[What to work on]
a: In the DevOps talk transcript, condense the paragraph that begins "Um, those sort of things make it difficult" into a short bulleted list that keeps its main facts.
b: Extend the DevOps talk transcript past its last sentence, keeping the speaker's spoken style.

[Passage for review]
-=-=-=-=-
Um, those sort of things make it difficult to replicate production environments because we want to be doing everything as code, because if everything is code, um, then we can or we can replicate those things. Um, other issues we find are with scale, perhaps our production environment has got a hundred million, uh, entries in the production database. Uh, if we want to be testing our systems out, um, then we possibly don't need all those 100 million entries. Maybe there's personal information in 'em as well. So you have to look at data masking as well so that, um, that personal information isn't replicated further than it needs to be. So getting those environments of an appropriate size and scale is really, really important.

00:05:55

So a key thing we want to be getting to with all of these, uh, pieces of automation and, and, and code is to be able to get our change flow well-regulated and well controlled. Um, we want to be able to make it easy to get through any gates that the organization has. Uh, we see things like change advisory boards mentioned a lot in regards to deploying things to production, but again, it's 2021 now. Um, and we're figuring out ways of allowing people's concerns so that we don't have to have a checkbox, um, or lots of people ticking off on a spreadsheet that it release is good to go. Um, with automated testing, browser-based testing, for example, for web apps, uh, which we can do, um, in an increasingly sophisticated manner these days. So we can test real world, real world scenarios. Um, you've got a web app, um, can use is still log into it. We can automate those sort of tests just as an example. And finally, on this point, decoupling comes in here. Uh, we often talk about microservices, um, and monoliths. Um, and the key takeaway here is that if you reduce the dependencies that individual components have, then you can, and if you make them independently deployable, then you can deploy them more easily. There's less friction, there are less things to go wrong, fewer interfaces, fewer moving parts, and that all helps us go faster and more reliably, um, into DevOps heaven.

00:07:21

So let's talk about how we measure that. Um, how do we actually measure the success of DevOps? Um, and again, this is relatively straightforward in this day and age. We've had the stated DevOps report that has come out of Dora, um, for the last, um, six or seven years probably now. Um, it's a well established means of, um, uh, of finding metrics that we can use to measure your success. And the key thing here now is that this report and the science behind it is now just evolutionary, not revolutionary. The, the metrics that the state of DevOps report highlights, um, as being ones that indicate that your organization is high performing, um, uh, are nicely, are nicely vetted in now, there's not really any need to change those, even though they're constantly revisited. So let's just rework, uh, just, uh, revise what those are the measures for for DevOps success.
-=-=-=-=-
[Information]
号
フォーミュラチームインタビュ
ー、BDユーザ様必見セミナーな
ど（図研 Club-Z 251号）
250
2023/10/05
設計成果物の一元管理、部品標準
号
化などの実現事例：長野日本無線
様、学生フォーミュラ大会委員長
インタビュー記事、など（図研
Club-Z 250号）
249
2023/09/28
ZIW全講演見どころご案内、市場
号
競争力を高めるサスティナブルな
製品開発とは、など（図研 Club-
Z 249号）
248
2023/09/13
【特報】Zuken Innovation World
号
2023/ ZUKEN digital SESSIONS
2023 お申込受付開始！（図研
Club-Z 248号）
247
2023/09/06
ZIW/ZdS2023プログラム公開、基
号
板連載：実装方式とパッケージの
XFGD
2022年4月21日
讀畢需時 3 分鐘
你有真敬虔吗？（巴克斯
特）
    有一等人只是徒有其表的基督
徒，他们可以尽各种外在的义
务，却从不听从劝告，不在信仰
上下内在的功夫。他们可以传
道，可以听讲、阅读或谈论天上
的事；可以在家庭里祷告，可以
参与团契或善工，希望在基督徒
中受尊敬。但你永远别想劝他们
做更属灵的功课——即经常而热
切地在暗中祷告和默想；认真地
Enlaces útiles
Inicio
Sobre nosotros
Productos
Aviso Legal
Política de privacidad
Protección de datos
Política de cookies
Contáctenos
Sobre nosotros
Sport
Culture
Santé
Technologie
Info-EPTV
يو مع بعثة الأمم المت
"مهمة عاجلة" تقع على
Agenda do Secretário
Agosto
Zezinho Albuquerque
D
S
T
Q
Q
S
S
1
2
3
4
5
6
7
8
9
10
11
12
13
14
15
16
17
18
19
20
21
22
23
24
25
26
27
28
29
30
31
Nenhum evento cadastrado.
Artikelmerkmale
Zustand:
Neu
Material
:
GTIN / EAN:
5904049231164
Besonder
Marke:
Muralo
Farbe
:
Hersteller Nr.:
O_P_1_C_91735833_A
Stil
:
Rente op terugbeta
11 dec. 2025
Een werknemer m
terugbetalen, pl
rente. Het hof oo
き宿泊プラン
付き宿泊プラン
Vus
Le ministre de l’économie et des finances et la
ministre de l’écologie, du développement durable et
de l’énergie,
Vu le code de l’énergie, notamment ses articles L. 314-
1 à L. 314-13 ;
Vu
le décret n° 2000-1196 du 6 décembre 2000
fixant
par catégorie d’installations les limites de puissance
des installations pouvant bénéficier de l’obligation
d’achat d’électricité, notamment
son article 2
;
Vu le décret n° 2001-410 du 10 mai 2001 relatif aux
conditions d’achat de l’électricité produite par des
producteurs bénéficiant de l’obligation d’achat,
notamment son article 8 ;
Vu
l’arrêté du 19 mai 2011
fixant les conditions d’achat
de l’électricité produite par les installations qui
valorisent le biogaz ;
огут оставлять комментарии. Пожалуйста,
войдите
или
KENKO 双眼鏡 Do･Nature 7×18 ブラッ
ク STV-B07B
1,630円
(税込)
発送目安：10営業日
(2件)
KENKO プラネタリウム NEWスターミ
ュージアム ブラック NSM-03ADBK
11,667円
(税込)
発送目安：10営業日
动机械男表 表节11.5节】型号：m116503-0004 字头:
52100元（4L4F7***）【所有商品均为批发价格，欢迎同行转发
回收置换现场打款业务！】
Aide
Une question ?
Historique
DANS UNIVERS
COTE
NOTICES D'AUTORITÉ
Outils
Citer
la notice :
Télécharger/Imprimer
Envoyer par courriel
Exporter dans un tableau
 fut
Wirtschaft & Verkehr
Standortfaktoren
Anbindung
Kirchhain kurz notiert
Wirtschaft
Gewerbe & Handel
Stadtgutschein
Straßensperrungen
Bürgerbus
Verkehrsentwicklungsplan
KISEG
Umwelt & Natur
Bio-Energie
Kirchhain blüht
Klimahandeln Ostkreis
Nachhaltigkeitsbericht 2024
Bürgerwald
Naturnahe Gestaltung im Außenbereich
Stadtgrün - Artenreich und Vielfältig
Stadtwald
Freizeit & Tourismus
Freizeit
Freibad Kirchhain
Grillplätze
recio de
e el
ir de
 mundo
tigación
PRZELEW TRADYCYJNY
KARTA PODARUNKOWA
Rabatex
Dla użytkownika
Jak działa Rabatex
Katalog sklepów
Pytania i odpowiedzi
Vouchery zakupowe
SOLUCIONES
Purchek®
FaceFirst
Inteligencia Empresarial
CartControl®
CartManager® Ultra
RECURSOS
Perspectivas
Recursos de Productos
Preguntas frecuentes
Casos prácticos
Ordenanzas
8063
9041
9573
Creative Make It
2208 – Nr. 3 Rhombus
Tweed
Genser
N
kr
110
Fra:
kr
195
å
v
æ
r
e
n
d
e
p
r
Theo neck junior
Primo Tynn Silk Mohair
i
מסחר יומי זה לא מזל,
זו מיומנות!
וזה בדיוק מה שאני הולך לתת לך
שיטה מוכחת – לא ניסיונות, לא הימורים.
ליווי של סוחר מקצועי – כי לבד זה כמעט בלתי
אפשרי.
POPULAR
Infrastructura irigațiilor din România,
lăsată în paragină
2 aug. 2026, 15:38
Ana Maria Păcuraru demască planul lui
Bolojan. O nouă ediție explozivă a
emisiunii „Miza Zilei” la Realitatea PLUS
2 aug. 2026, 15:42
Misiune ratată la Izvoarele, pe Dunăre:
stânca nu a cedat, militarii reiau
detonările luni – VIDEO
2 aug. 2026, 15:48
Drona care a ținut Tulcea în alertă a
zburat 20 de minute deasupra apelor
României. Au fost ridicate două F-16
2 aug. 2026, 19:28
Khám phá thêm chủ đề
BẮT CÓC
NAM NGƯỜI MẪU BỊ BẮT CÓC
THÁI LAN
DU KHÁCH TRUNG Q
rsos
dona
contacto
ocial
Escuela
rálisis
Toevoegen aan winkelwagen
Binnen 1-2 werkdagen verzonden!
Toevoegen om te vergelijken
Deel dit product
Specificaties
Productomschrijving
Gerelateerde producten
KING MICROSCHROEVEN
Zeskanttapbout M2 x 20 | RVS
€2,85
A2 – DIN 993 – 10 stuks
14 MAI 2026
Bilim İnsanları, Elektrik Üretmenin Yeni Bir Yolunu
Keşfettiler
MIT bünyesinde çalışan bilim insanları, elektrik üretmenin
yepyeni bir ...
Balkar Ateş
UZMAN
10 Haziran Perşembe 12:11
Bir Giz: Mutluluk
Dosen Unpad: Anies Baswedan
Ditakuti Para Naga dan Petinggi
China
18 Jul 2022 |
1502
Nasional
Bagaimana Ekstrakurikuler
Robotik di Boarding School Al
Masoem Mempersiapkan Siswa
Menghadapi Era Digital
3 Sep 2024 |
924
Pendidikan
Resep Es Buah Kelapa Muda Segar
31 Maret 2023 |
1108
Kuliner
-=-=-=-=-
[Answers in order]
a:
- Replicating production environments is difficult; the aim is to do everything as code so those environments can be replicated.
- Scale is another issue: a production database might hold 100 million entries, and testing may not need all of them.
- Those entries may contain personal information, so data masking is needed to keep it from being replicated further than necessary.
- Getting environments to an appropriate size and scale is very important.

b:
00:08:14

Um, as defined by Dora and the Google Cloud people, um, basically four, there's four of them, four things to measure deployment frequency. Um, because this shows whether your deployment processes are, are mature, um, and if the organization is, is willing enough to push change through, the more frequently you are deploying, the greater the, the, uh, the indicator of of a successful DevOps style organization lead time for changes. Um, so this is all about seeing, um, how long it takes from a change being decided that, well, yeah, we wanna do this. A product owner, for example, um, coming up with some changes that they want to get, um, onto a website or into an application, um, and the time it takes for those changes to get out there into production. And the reason that's a key indicator of DevOps success is because it shows where the teams are able to deploy changes without getting held up and without any of the red tape that we traditionally associate with, with bureaucratic organizations.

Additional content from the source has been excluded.